▶ **Excerto fornecido**

------------------------------------------------------------

Neste momento, no qual nem se discutem factos, o recurso garantido é apenas para o Tribunal da Primeira Instância e tal não viola os princípios constitucionais como pretende o Reclamante, partindo de uma errada interpretação quanto à natureza do procedimento.
Finalmente, não se vislumbra como poderá ser afectado o princípio da proporcionalidade uma vez que, como acima foi tratado, não está em causa um direito fundamental, nomeadamente o de livre circulação e deslocação, consagrado no art. 44.º da Constituição da República Portuguesa, já que o exercício da condução não é pleno, está condicionado, regulado e sujeito a cláusulas de validade. Por isso, não é válido o entendimento de que, de acordo com o princípio da proporcionalidade, deverá ser garantido um duplo grau de recurso às decisões administrativas de cassação do título de condução, quando comparadas com o regime do qual beneficiam as decisões que apliquem coimas ou sanções acessórias.

------------------------------------------------------------

▶ **Material fornecido**
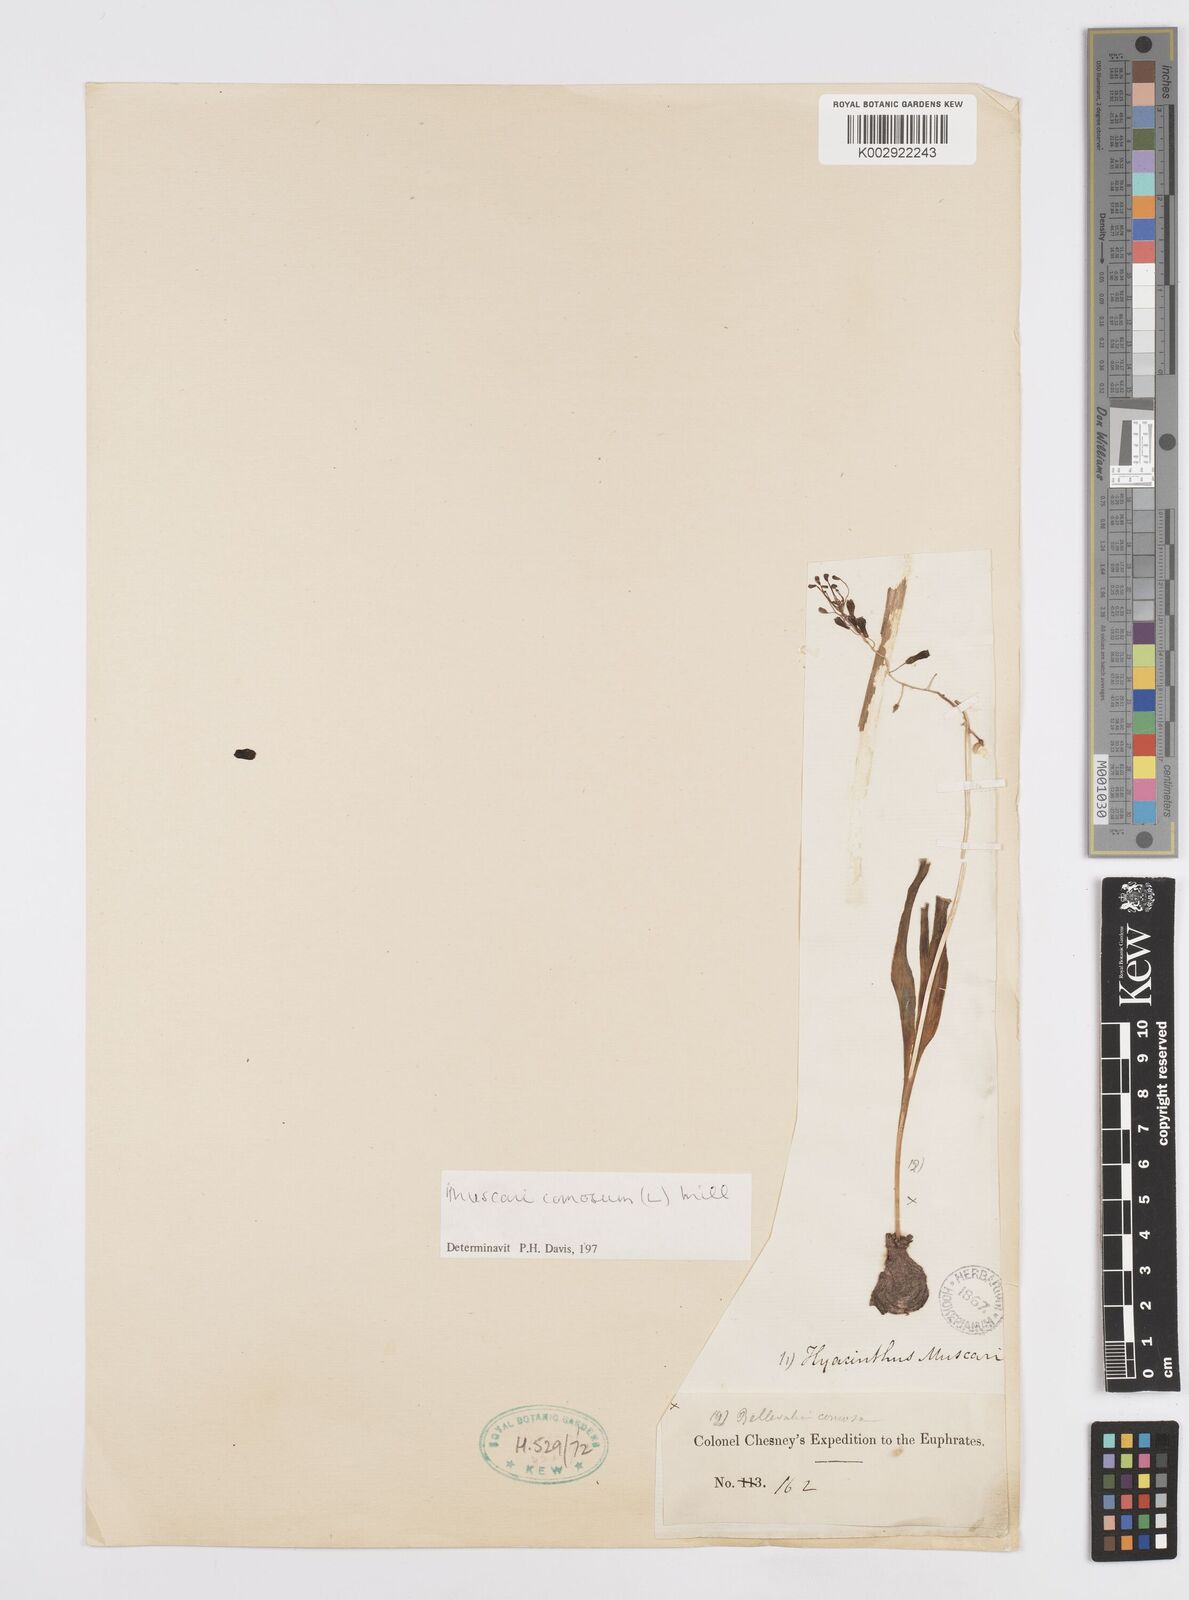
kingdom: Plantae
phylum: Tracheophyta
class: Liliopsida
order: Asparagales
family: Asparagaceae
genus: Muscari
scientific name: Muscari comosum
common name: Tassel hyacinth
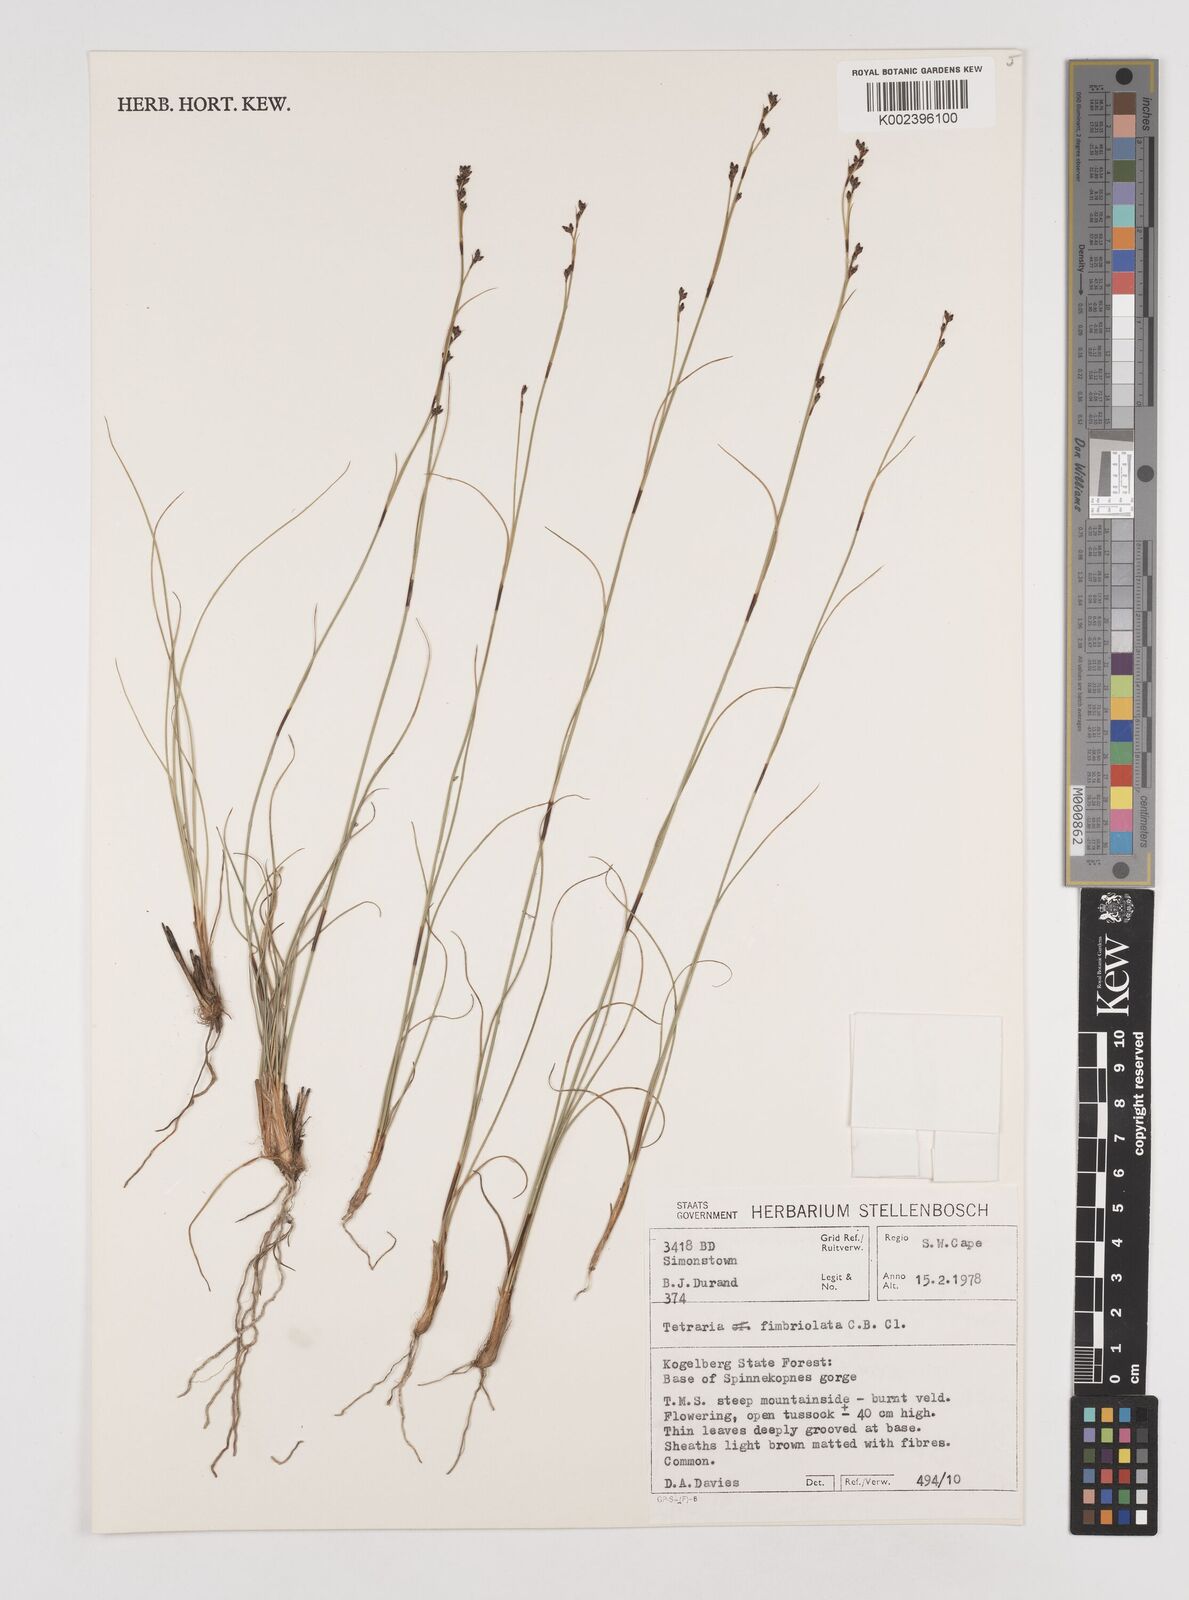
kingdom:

------------------------------------------------------------

Responda, com base no excerto, às seguintes perguntas:
1. Para que tribunal é garantido o recurso neste momento?
2. Em que artigo da Constituição da República Portuguesa está consagrado o direito de livre circulação e deslocação?
3. A que decisões administrativas se refere o excerto ao tratar do duplo grau de recurso?
As entradas não têm qualquer relação com o excerto.

1. Para o Tribunal da Primeira Instância.
2. No art. 44.º.
3. Às decisões administrativas de cassação do título de condução.